# What the task requires
Please convert the rows from the line with "collection date: 2000-09-27" to the line with "genus: Stipa", both included, into a two-column CSV with the columns field and value. Give one CSV line per row, put each entry in its own quoted field, and replace any line breaks with spaces.

# Provided data

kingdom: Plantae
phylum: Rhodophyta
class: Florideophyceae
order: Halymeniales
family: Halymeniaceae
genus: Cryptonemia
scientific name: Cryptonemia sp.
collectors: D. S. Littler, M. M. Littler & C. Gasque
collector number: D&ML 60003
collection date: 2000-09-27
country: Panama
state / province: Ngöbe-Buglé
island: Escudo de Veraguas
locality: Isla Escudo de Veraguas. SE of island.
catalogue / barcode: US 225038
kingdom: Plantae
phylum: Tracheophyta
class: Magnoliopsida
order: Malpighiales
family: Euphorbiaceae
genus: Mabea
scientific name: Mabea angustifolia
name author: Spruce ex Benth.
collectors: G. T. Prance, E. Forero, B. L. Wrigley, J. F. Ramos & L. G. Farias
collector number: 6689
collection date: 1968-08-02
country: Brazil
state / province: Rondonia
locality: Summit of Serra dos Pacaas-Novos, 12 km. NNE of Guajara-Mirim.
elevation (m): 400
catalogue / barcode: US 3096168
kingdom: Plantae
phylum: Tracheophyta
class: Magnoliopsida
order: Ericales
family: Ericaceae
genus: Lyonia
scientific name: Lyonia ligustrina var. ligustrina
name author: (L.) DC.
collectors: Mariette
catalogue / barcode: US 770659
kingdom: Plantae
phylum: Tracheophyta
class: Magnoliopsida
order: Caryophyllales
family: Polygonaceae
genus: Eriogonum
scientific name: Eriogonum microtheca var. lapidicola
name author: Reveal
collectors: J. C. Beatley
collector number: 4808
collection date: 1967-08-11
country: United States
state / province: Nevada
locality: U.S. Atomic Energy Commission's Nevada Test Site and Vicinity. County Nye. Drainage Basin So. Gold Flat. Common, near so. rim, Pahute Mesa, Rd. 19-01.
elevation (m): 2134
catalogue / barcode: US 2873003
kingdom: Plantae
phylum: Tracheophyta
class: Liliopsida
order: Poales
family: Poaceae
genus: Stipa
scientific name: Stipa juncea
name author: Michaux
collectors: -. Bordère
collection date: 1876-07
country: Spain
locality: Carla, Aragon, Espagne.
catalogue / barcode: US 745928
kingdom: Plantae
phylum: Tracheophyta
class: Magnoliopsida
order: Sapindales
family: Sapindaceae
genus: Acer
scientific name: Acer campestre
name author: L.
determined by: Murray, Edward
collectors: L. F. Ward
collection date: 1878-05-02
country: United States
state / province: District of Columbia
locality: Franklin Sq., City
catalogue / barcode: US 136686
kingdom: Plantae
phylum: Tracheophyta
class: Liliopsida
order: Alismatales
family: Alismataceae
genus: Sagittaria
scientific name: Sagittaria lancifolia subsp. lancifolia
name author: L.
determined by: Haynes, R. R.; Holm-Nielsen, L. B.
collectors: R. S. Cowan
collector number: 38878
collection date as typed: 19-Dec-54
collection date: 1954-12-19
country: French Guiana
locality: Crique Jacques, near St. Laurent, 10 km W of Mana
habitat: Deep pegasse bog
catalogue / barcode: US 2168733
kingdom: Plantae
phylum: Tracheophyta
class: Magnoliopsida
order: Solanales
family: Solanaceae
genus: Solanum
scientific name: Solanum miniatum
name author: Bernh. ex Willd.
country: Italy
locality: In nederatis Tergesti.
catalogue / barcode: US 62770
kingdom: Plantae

# Output of the exercise
field,value
"collection date:","2000-09-27"
"country:","Panama"
"state / province:","Ngöbe-Buglé"
"island:","Escudo de Veraguas"
"locality:","Isla Escudo de Veraguas. SE of island."
"catalogue / barcode:","US 225038"
"kingdom:","Plantae"
"phylum:","Tracheophyta"
"class:","Magnoliopsida"
"order:","Malpighiales"
"family:","Euphorbiaceae"
"genus:","Mabea"
"scientific name:","Mabea angustifolia"
"name author:","Spruce ex Benth."
"collectors:","G. T. Prance, E. Forero, B. L. Wrigley, J. F. Ramos & L. G. Farias"
"collector number:","6689"
"collection date:","1968-08-02"
"country:","Brazil"
"state / province:","Rondonia"
"locality:","Summit of Serra dos Pacaas-Novos, 12 km. NNE of Guajara-Mirim."
"elevation (m):","400"
"catalogue / barcode:","US 3096168"
"kingdom:","Plantae"
"phylum:","Tracheophyta"
"class:","Magnoliopsida"
"order:","Ericales"
"family:","Ericaceae"
"genus:","Lyonia"
"scientific name:","Lyonia ligustrina var. ligustrina"
"name author:","(L.) DC."
"collectors:","Mariette"
"catalogue / barcode:","US 770659"
"kingdom:","Plantae"
"phylum:","Tracheophyta"
"class:","Magnoliopsida"
"order:","Caryophyllales"
"family:","Polygonaceae"
"genus:","Eriogonum"
"scientific name:","Eriogonum microtheca var. lapidicola"
"name author:","Reveal"
"collectors:","J. C. Beatley"
"collector number:","4808"
"collection date:","1967-08-11"
"country:","United States"
"state / province:","Nevada"
"locality:","U.S. Atomic Energy Commission's Nevada Test Site and Vicinity. County Nye. Drainage Basin So. Gold Flat. Common, near so. rim, Pahute Mesa, Rd. 19-01."
"elevation (m):","2134"
"catalogue / barcode:","US 2873003"
"kingdom:","Plantae"
"phylum:","Tracheophyta"
"class:","Liliopsida"
"order:","Poales"
"family:","Poaceae"
"genus:","Stipa"